#### EXERCISE DIRECTIONS:
Reproduce the lines beginning with the line that contains "phylum: Tracheophyta" and continuing through the line that contains "scientific name: Aythya collaris", including both. Omit the pictures from your answer.

[Stored items]
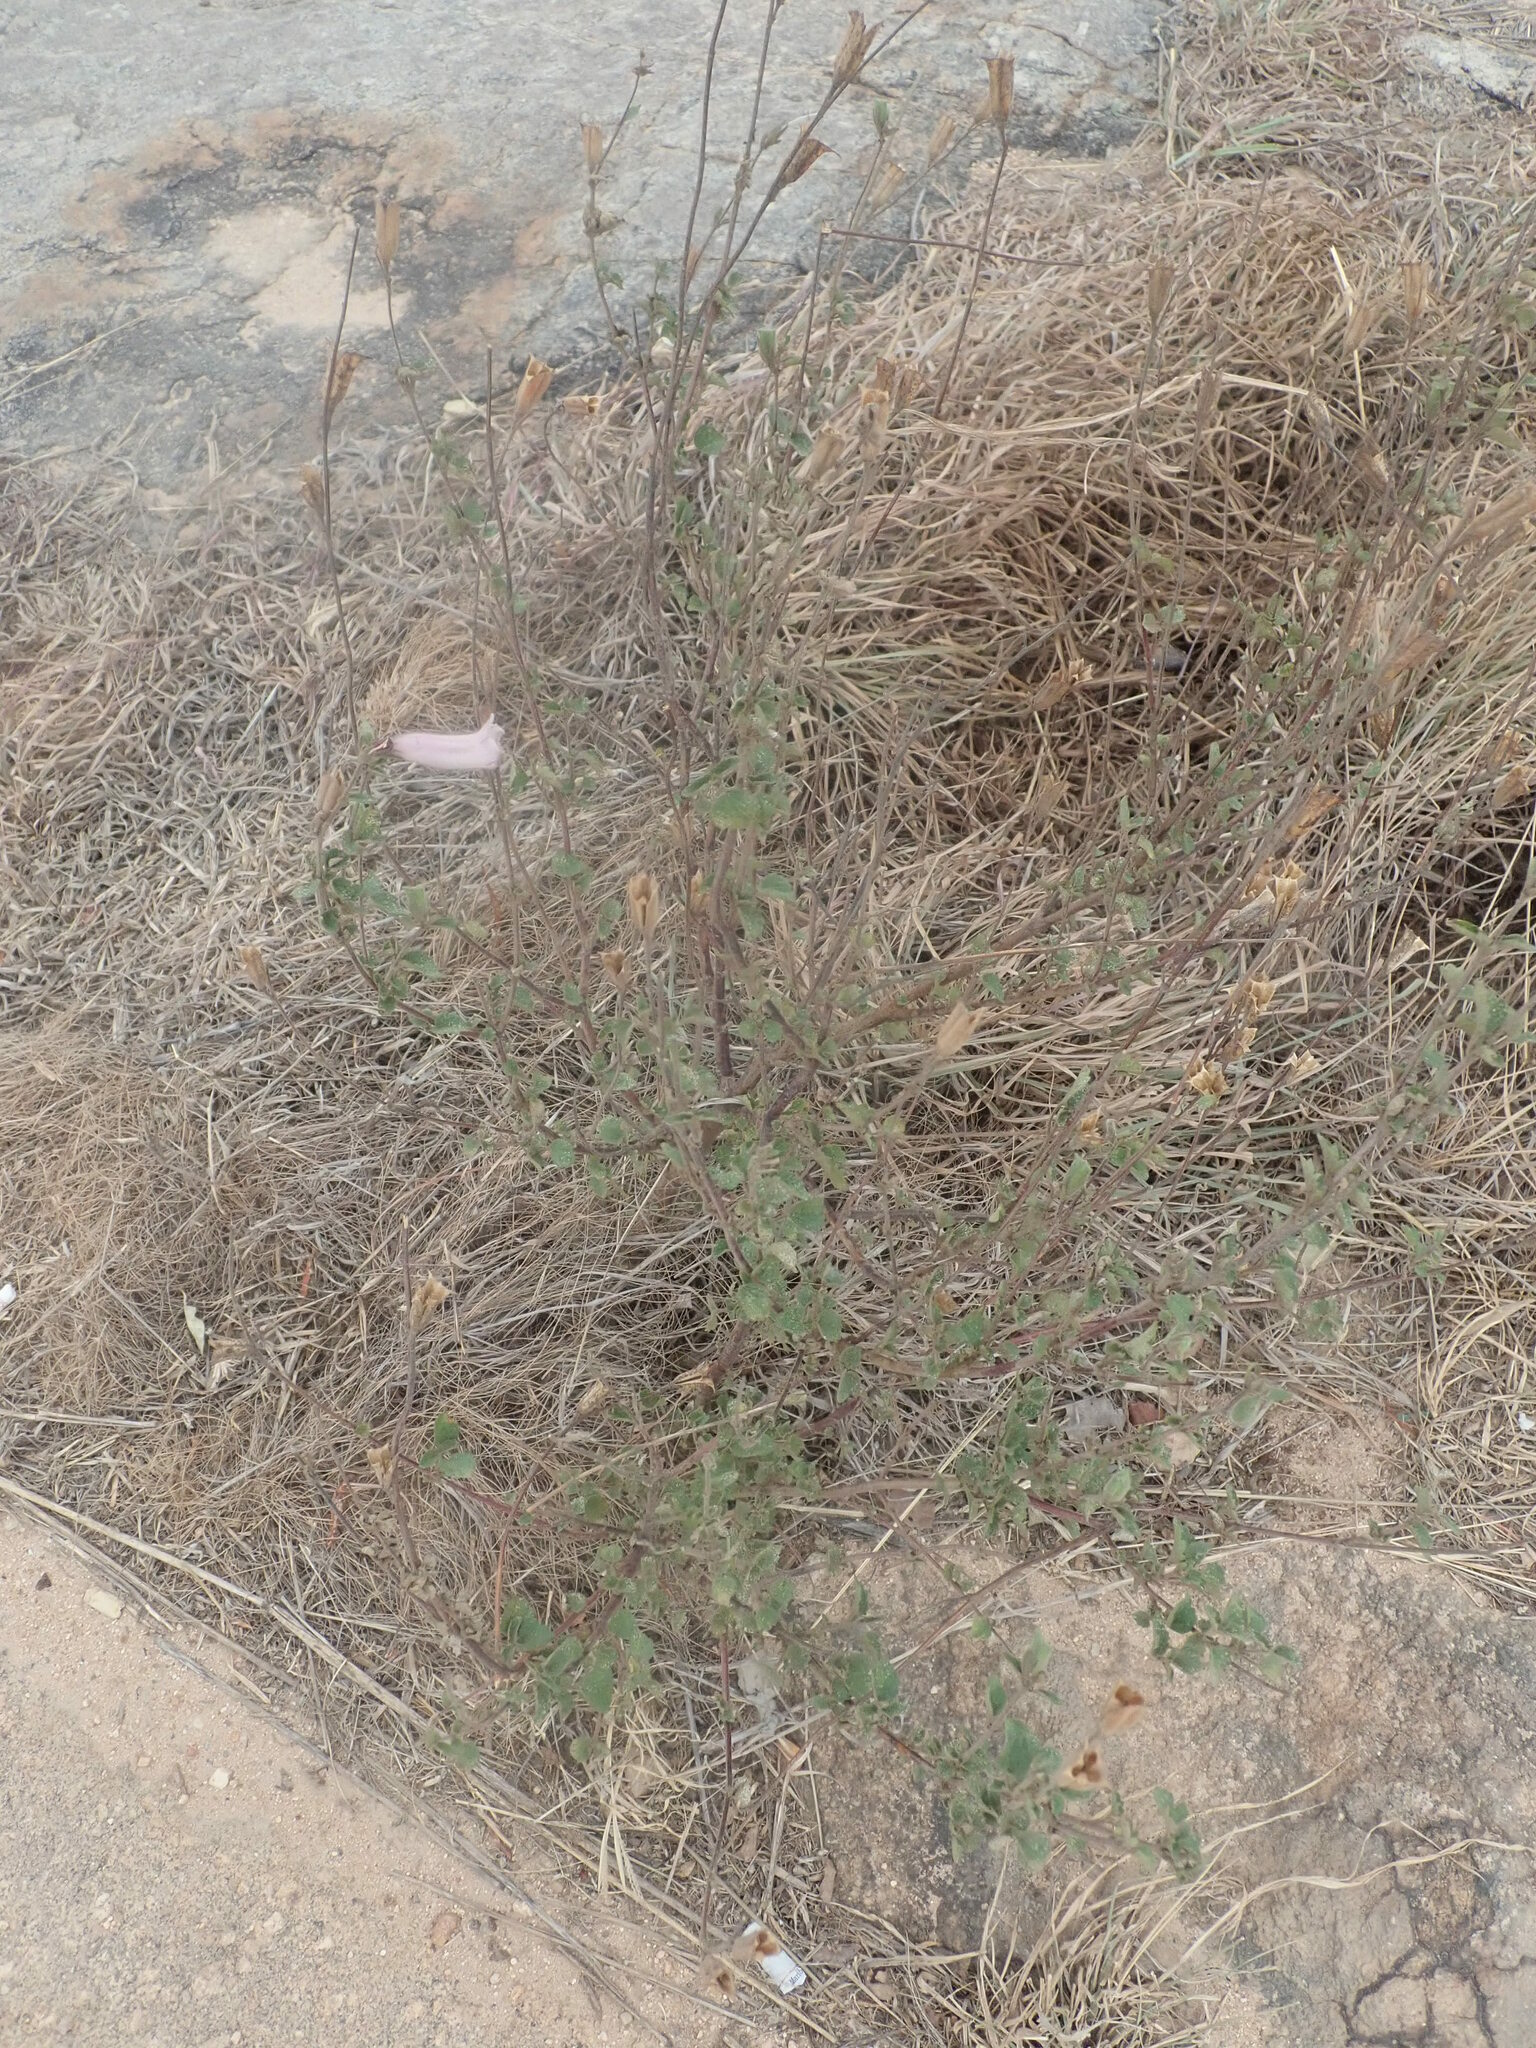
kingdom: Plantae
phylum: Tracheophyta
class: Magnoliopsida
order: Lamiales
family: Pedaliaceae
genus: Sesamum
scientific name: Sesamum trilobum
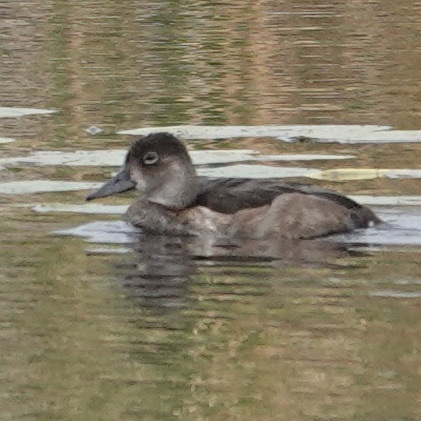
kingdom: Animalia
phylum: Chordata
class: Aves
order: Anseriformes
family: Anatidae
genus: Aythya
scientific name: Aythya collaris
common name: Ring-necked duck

---

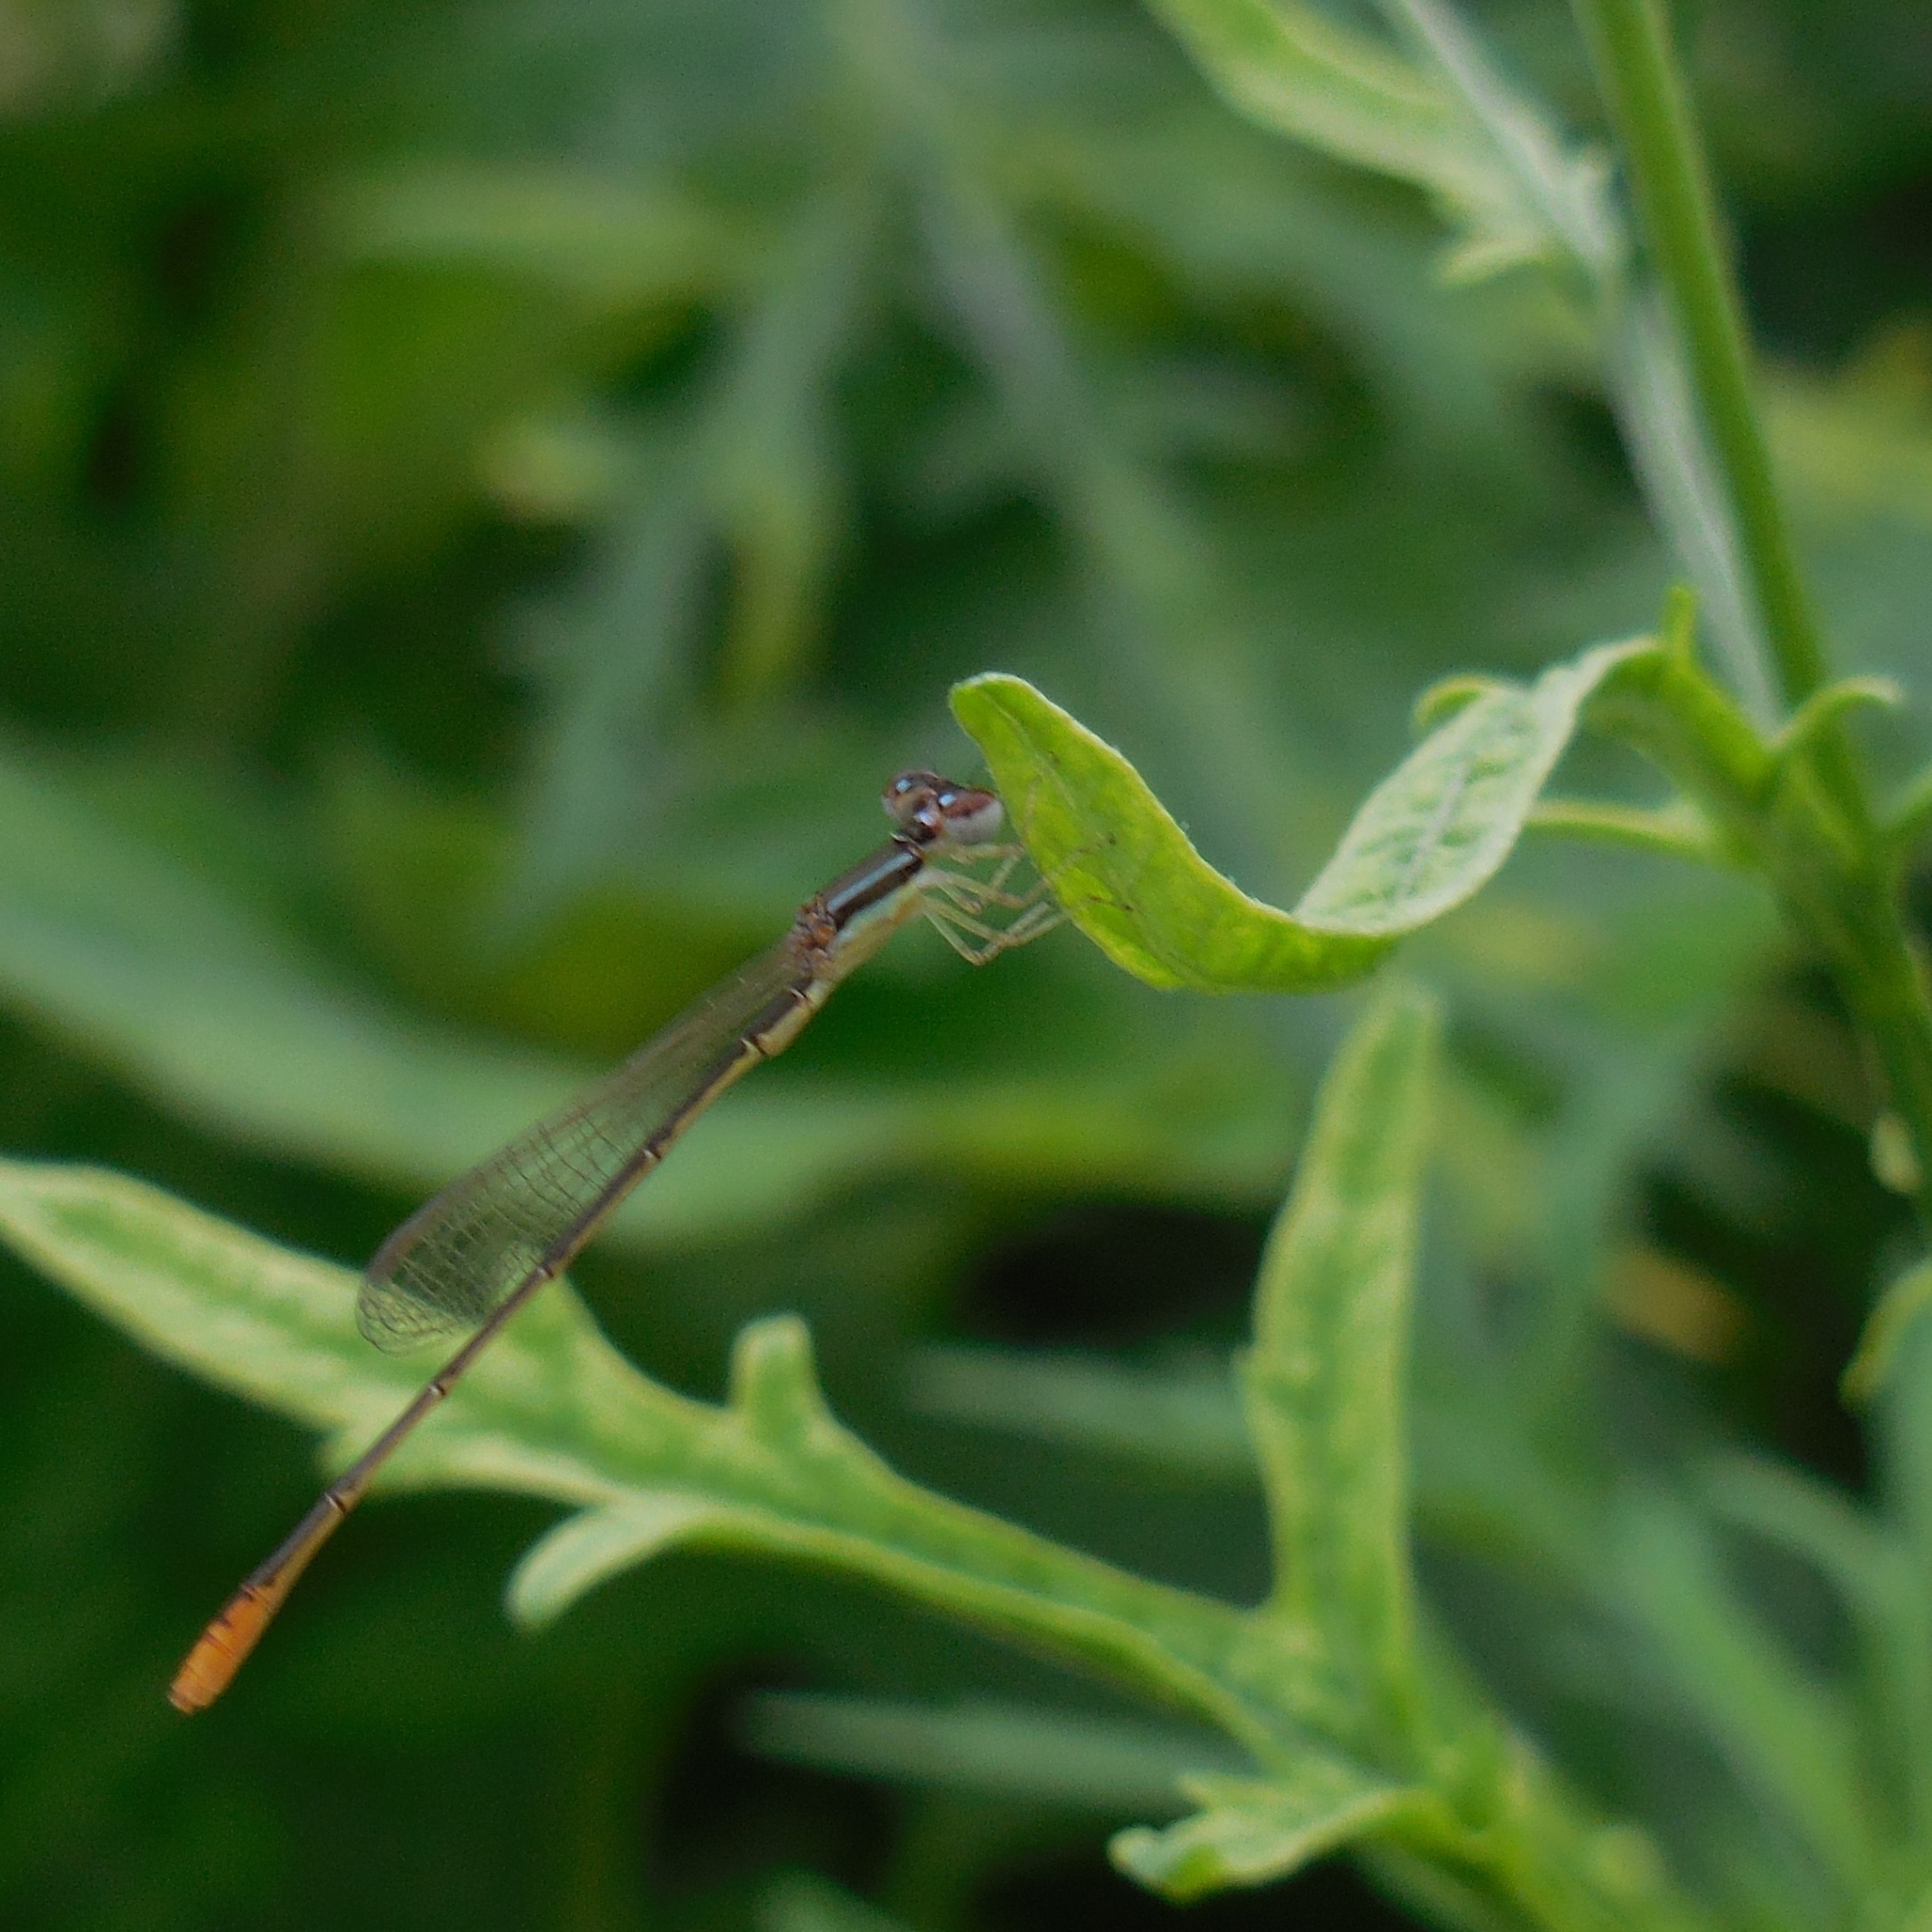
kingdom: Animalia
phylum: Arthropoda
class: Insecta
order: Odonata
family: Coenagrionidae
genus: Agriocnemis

#### THE RESPONSE:
phylum: Tracheophyta
class: Magnoliopsida
order: Lamiales
family: Pedaliaceae
genus: Sesamum
scientific name: Sesamum trilobum
kingdom: Animalia
phylum: Chordata
class: Aves
order: Anseriformes
family: Anatidae
genus: Aythya
scientific name: Aythya collaris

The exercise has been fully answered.